British warships are losing power because the sea in the Persian Gulf is too hot, according to a report to British lawmakers presented during Tuesday's Defence Committee
hearing. But the problem is more a design flaw than a global warming issue.
Servicemen on Type 45 destroyers have been repeatedly left in the dark by power outages caused by the high temperatures, CNN reported
, adding that waters in the Persian Gulf can get as hot as 90 degrees.
MP Douglas Chapman was shocked to hear about the problem.
"It's a £1 billion asset that you're putting into a war zone, and we don't know if these people will go in there and come back out alive because there might be a problem with the power system on the ship. I'm just astounded," he said, according to CNN.

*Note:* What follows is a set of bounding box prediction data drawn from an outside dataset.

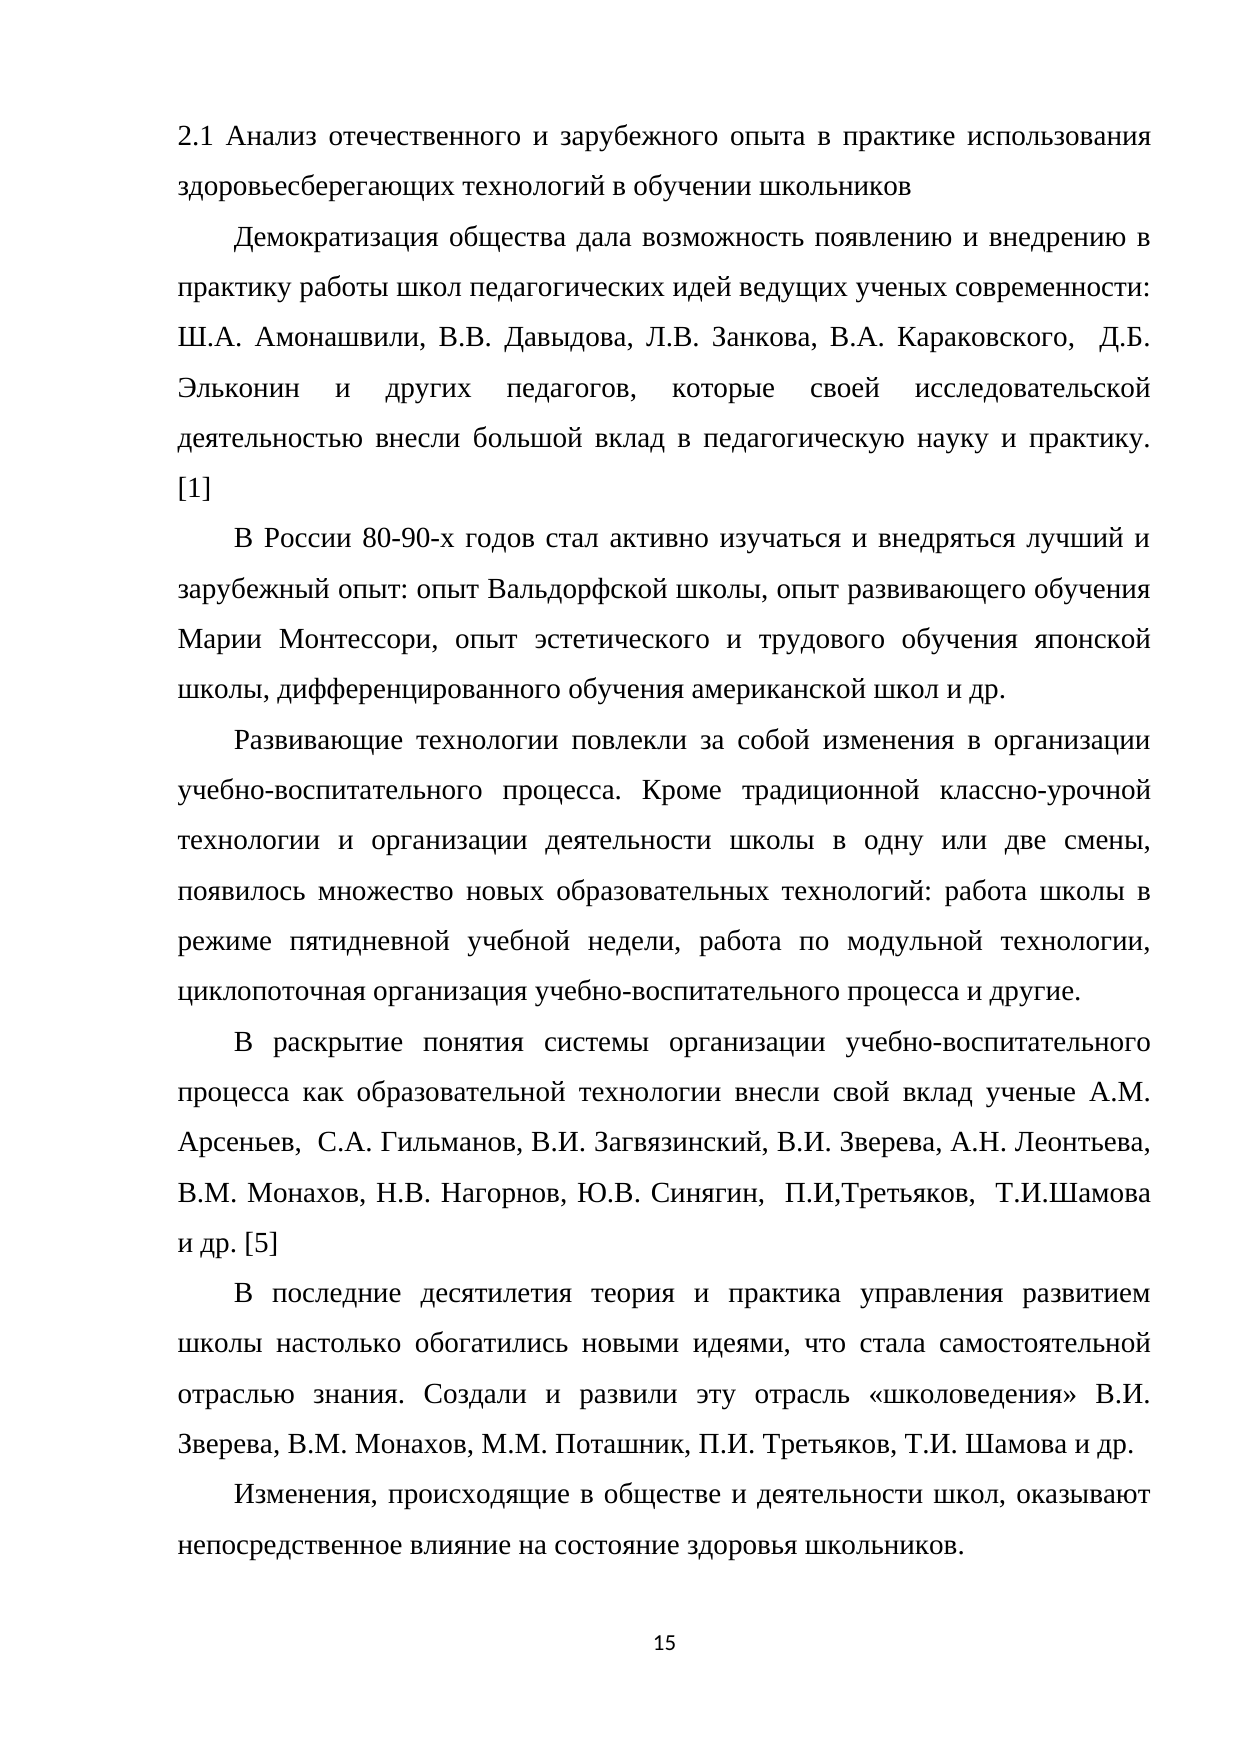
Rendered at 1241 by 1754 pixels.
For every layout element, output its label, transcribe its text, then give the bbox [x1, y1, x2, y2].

text В России 80-90-х годов стал активно изучаться и внедряться лучший и зарубежный опыт: опыт Вальдорфской школы, опыт развивающего обучения Марии Монтессори, опыт эстетического и трудового обучения японской школы, дифференцированного обучения американской школ и др. [177, 521, 1152, 705]
text 2.1 Анализ отечественного и зарубежного опыта в практике использования здоровьесберегающих технологий в обучении школьников [177, 118, 1152, 202]
text В раскрытие понятия системы организации учебно-воспитательного процесса как образовательной технологии внесли свой вклад ученые А.М. Арсеньев, С.А. Гильманов, В.И. Загвязинский, В.И. Зверева, А.Н. Леонтьева, В.М. Монахов, Н.В. Нагорнов, Ю.В. Синягин, П.И,Третьяков, Т.И.Шамова и др. [5] [177, 1024, 1152, 1258]
text Демократизация общества дала возможность появлению и внедрению в практику работы школ педагогических идей ведущих ученых современности: Ш.А. Амонашвили, В.В. Давыдова, Л.В. Занкова, В.А. Караковского, Д.Б. Эльконин и других педагогов, которые своей исследовательской деятельностью внесли большой вклад в педагогическую науку и практику. [1] [177, 219, 1152, 504]
text Изменения, происходящие в обществе и деятельности школ, оказывают непосредственное влияние на состояние здоровья школьников. [177, 1477, 1152, 1560]
text Развивающие технологии повлекли за собой изменения в организации учебно-воспитательного процесса. Кроме традиционной классно-урочной технологии и организации деятельности школы в одну или две смены, появилось множество новых образовательных технологий: работа школы в режиме пятидневной учебной недели, работа по модульной технологии, циклопоточная организация учебно-воспитательного процесса и другие. [177, 722, 1152, 1007]
text В последние десятилетия теория и практика управления развитием школы настолько обогатились новыми идеями, что стала самостоятельной отраслью знания. Создали и развили эту отрасль «школоведения» В.И. Зверева, В.М. Монахов, М.М. Поташник, П.И. Третьяков, Т.И. Шамова и др. [177, 1275, 1152, 1460]
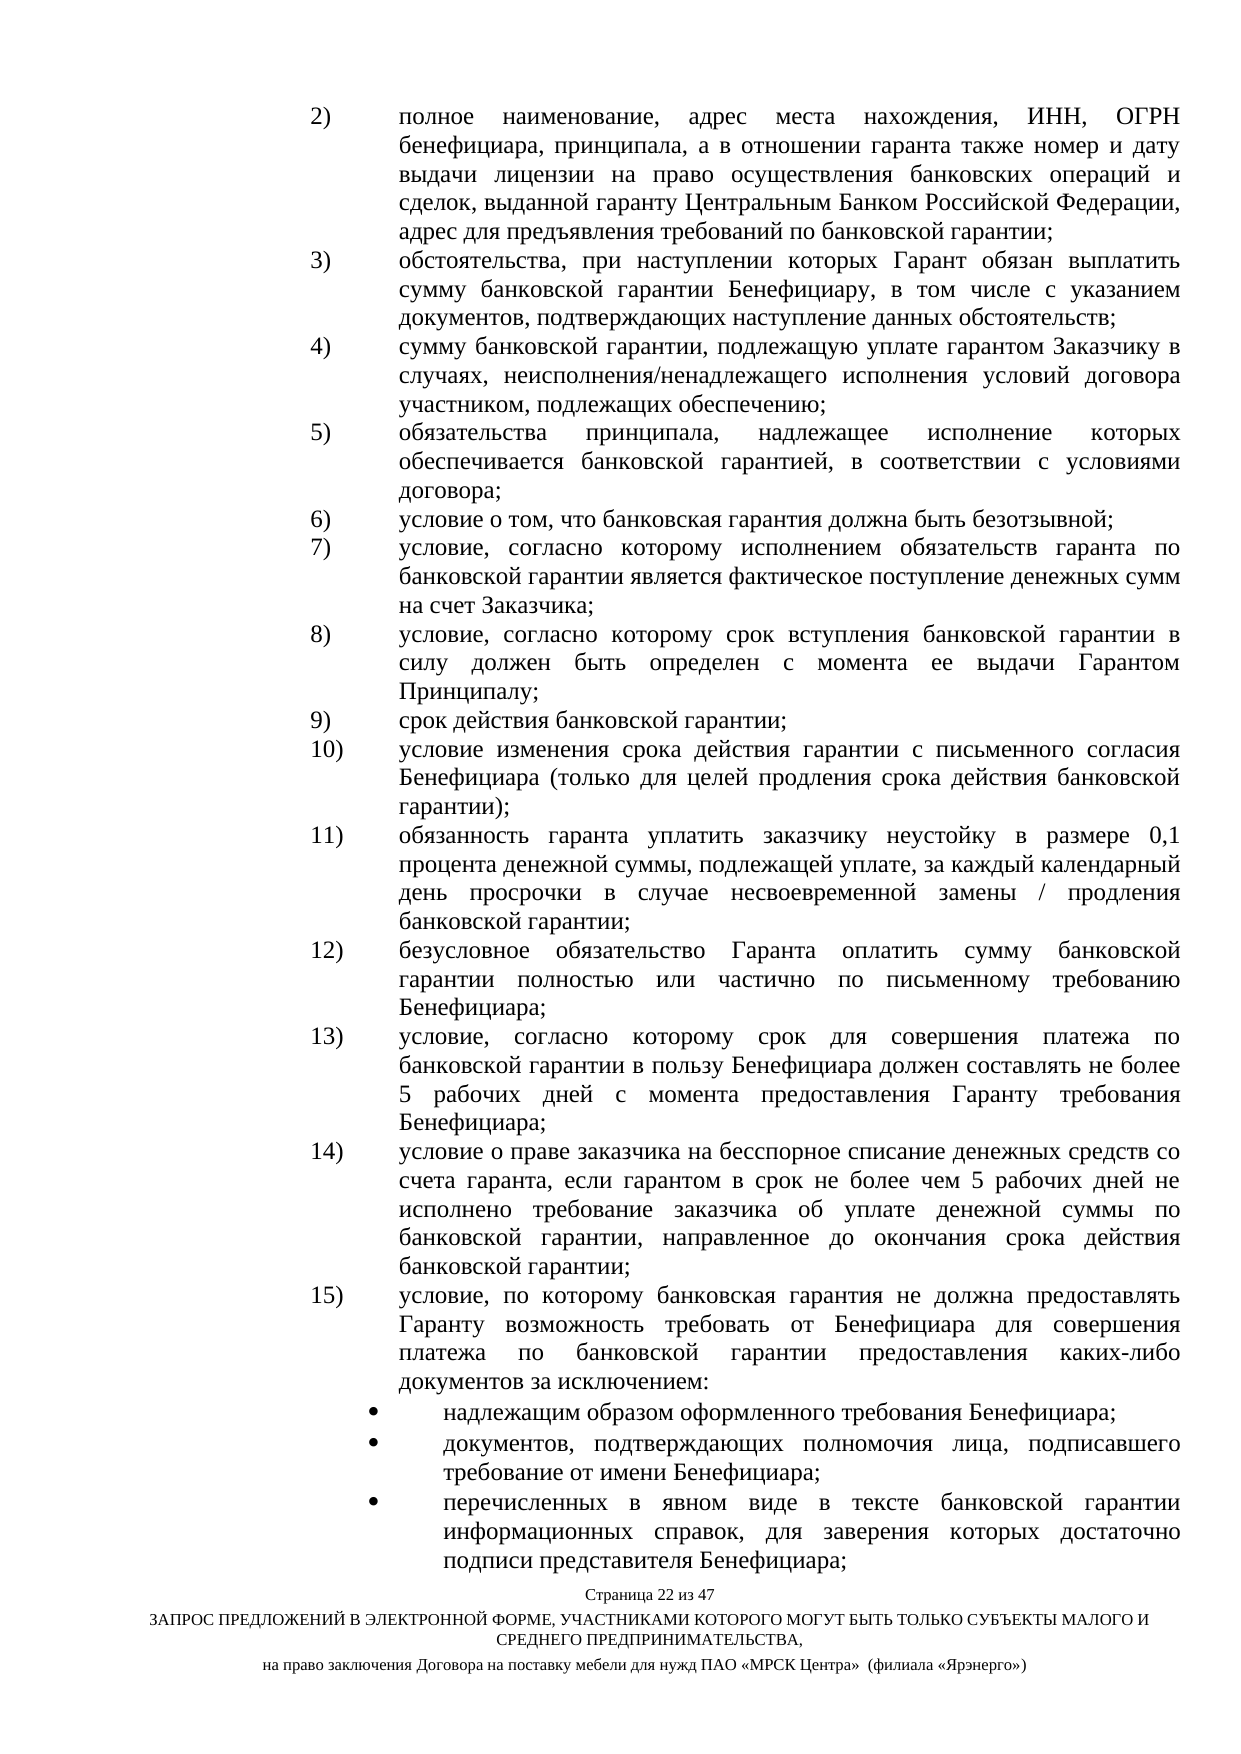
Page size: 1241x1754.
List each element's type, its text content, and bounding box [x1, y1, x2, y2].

list условие, согласно которому срок для совершения платежа по банковской гарантии в пользу Бенефициара должен составлять не более 5 рабочих дней с момента предоставления Гаранту требования Бенефициара; [310, 1021, 1181, 1136]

The ships initially weren't required to operate in such arduous conditions, and turbines don't generate as much power in high temperatures, Rolls-Royce director Tomas Leahy explained to British MPs.
But a British Ministry of Defence spokesperson disputed that explanation, telling CNN: "The Type 45 was designed for worldwide operations, from sub-Arctic to extreme tropical environments, and continues to operate effectively in the Gulf and the South Atlantic all year-round."
Executives from General Electric, Northrop Grumman, Rolls Royce, and BAE Systems appeared at Tuesday's hearing to discuss the fleet of six warships, the first all-electric ships to be used by the Royal Navy, according to Manufacturing and Engineering Magazine
. The ships are powered by Rolls Royce WR21 gas turbines.
The Daily Mail described the problem as a "design flaw"
that causes the turbines to slow down in warm waters leading to electrical failure.
Plans to refit the ships with diesel generators to solve the problem will cost tens of millions of British pounds, the U.K. site said.